Les raisons qui ont poussé Philip Morris à décider cette coupe vont être sujettes à spéculations. Il est peu probable que le cigarettier livre ses réelles motivations. Je me risque à avancer trois hypothèses. La première est que cette coupe pourrait être une manière de sanctionner la fondation pour un ou des travaux qui auraient déplu à Philip Morris.
Une deuxième est que Philip Morris pourrait estimer ne plus avoir besoin de la fondation. La bataille du marché américain a été gagnée par les cigarettiers, qui vont voir l’extrême majorité des entreprises de vape indépendantes être mises hors jeu par la réglementation. À l’exception du chinois Smoore, qui a une surface financière plus importante, les quelques rescapés pourraient être absorbés sans grande difficulté. Ils retrouvent sur le marché des nouveaux produits à risque réduit une situation proche de l’état d’oligopole qu’ils apprécient.
Une troisième piste d’explication est la réussite de la stratégie de chasse aux sorcières organisée par l’alliance du réseau de lobbyistes de Bloomberg, de l’OMS et du tabac asiatique. Les travaux issus de la Fondation n’ont que très peu d’écho, les chercheurs qui acceptent des financements de sa part sont mis au ban de la communauté scientifique, les médias attaquent les personnes liées à la fondation, etc. Jusque-là, la fondation de Derek Yach n’a pas réussi à être beaucoup plus qu’un épouvantail. Il est possible que Philip Morris jette l’éponge face au bloc solide autour de l’affairiste Bloomberg.
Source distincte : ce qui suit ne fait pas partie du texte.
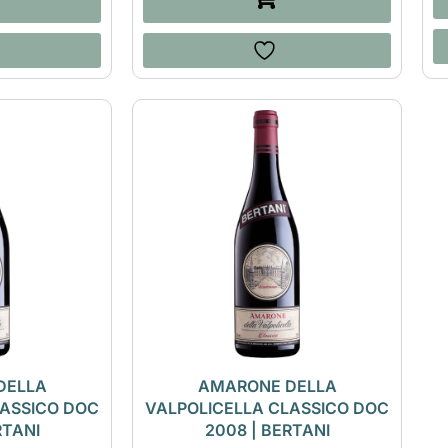
DELLA
AMARONE DELLA
LASSICO DOC
VALPOLICELLA CLASSICO DOC
RTANI
2008 | BERTANI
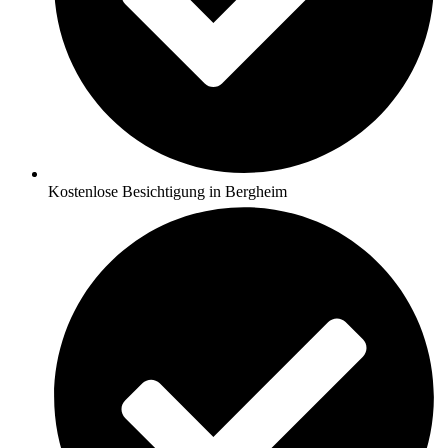
Kostenlose Besichtigung in Bergheim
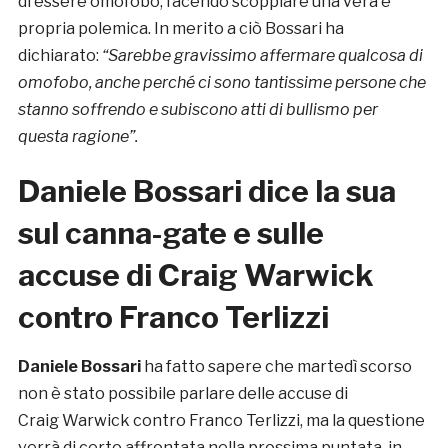
di essere omofobo, facendo scoppiare una vera e
propria polemica. In merito a ciò Bossari ha
dichiarato:
“Sarebbe gravissimo affermare qualcosa di
omofobo, anche perché ci sono tantissime persone che
stanno soffrendo e subiscono atti di bullismo per
questa ragione”.
Daniele Bossari dice la sua
sul canna-gate e sulle
accuse di Craig
Warwick
contro Franco Terlizzi
Daniele Bossari
ha fatto sapere che martedì scorso
non è stato possibile parlare delle accuse di
Craig Warwick contro Franco Terlizzi, ma la questione
verrà di certo affrontata nella prossima puntata, in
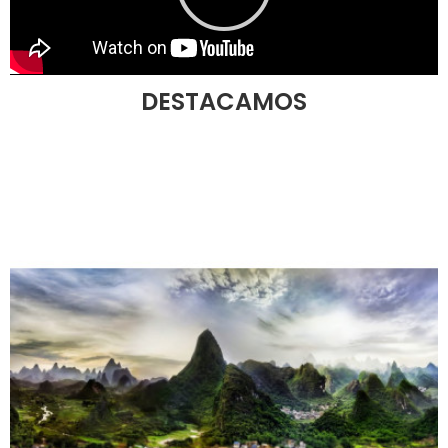
DESTACAMOS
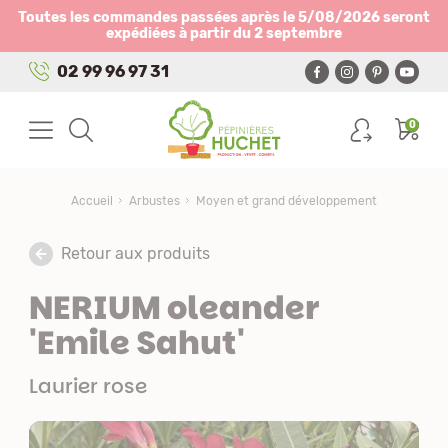
Panneau de gestion des cookies
Toutes les commandes passées après le 5/08/2026 seront
expédiées à partir du 2 septembre
02 99 96 97 31
0
Accueil
Arbustes
Moyen et grand développement
Retour aux produits
NERIUM oleander
'Emile Sahut'
Laurier rose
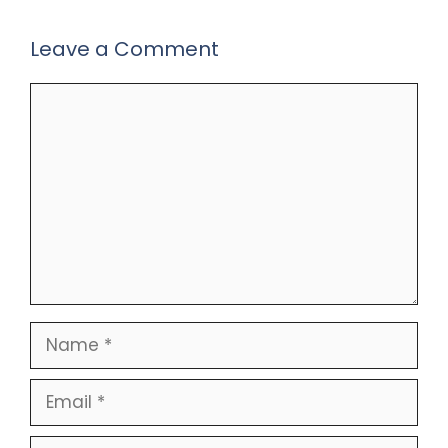
Leave a Comment
Comment
Name
Email
Website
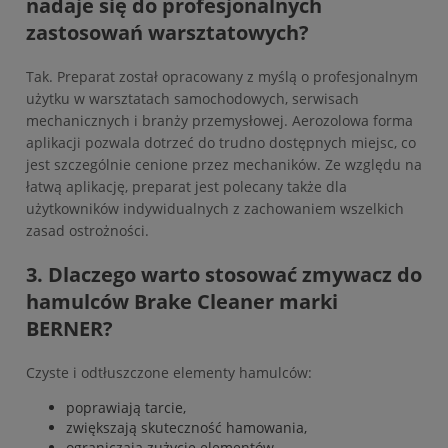
nadaje się do profesjonalnych
zastosowań warsztatowych?
Tak. Preparat został opracowany z myślą o profesjonalnym
użytku w warsztatach samochodowych, serwisach
mechanicznych i branży przemysłowej. Aerozolowa forma
aplikacji pozwala dotrzeć do trudno dostępnych miejsc, co
jest szczególnie cenione przez mechaników. Ze względu na
łatwą aplikację, preparat jest polecany także dla
użytkowników indywidualnych z zachowaniem wszelkich
zasad ostrożności.
3. Dlaczego warto stosować zmywacz do
hamulców Brake Cleaner marki
BERNER?
Czyste i odtłuszczone elementy hamulców:
poprawiają tarcie,
zwiększają skuteczność hamowania,
ograniczają zużycie elementów,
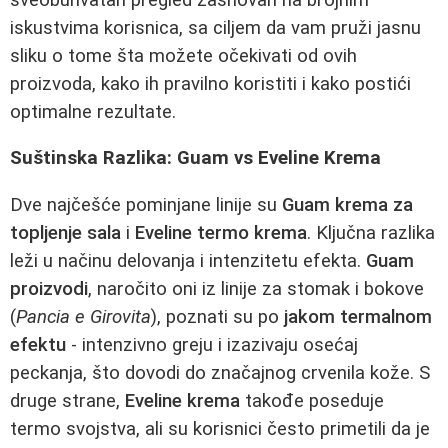
iskustvima korisnica, sa ciljem da vam pruži jasnu
sliku o tome šta možete očekivati od ovih
proizvoda, kako ih pravilno koristiti i kako postići
optimalne rezultate.
Suštinska Razlika: Guam vs Eveline Krema
Dve najčešće pominjane linije su
Guam krema za
topljenje sala
i
Eveline termo krema
. Ključna razlika
leži u načinu delovanja i intenzitetu efekta.
Guam
proizvodi
, naročito oni iz linije za stomak i bokove
(
Pancia e Girovita
), poznati su po
jakom termalnom
efektu
- intenzivno greju i izazivaju osećaj
peckanja, što dovodi do značajnog crvenila kože. S
druge strane,
Eveline krema
takođe poseduje
termo svojstva, ali su korisnici često primetili da je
Bonne ou mauvaise nouvelle ?
Une victoire du clan anti-réduction des risques n’est jamais une bonne nouvelle pour les utilisateurs et le respect de leurs droits. Ceci dit, un affaiblissement du pôle lié au cigarettier vaudois peut aussi constituer une opportunité pour les défenseurs indépendants des droits des usagers, ainsi que des professionnels de vape indépendants pour occuper le terrain déserté et avoir plus d’occasions de faire entendre leur voix.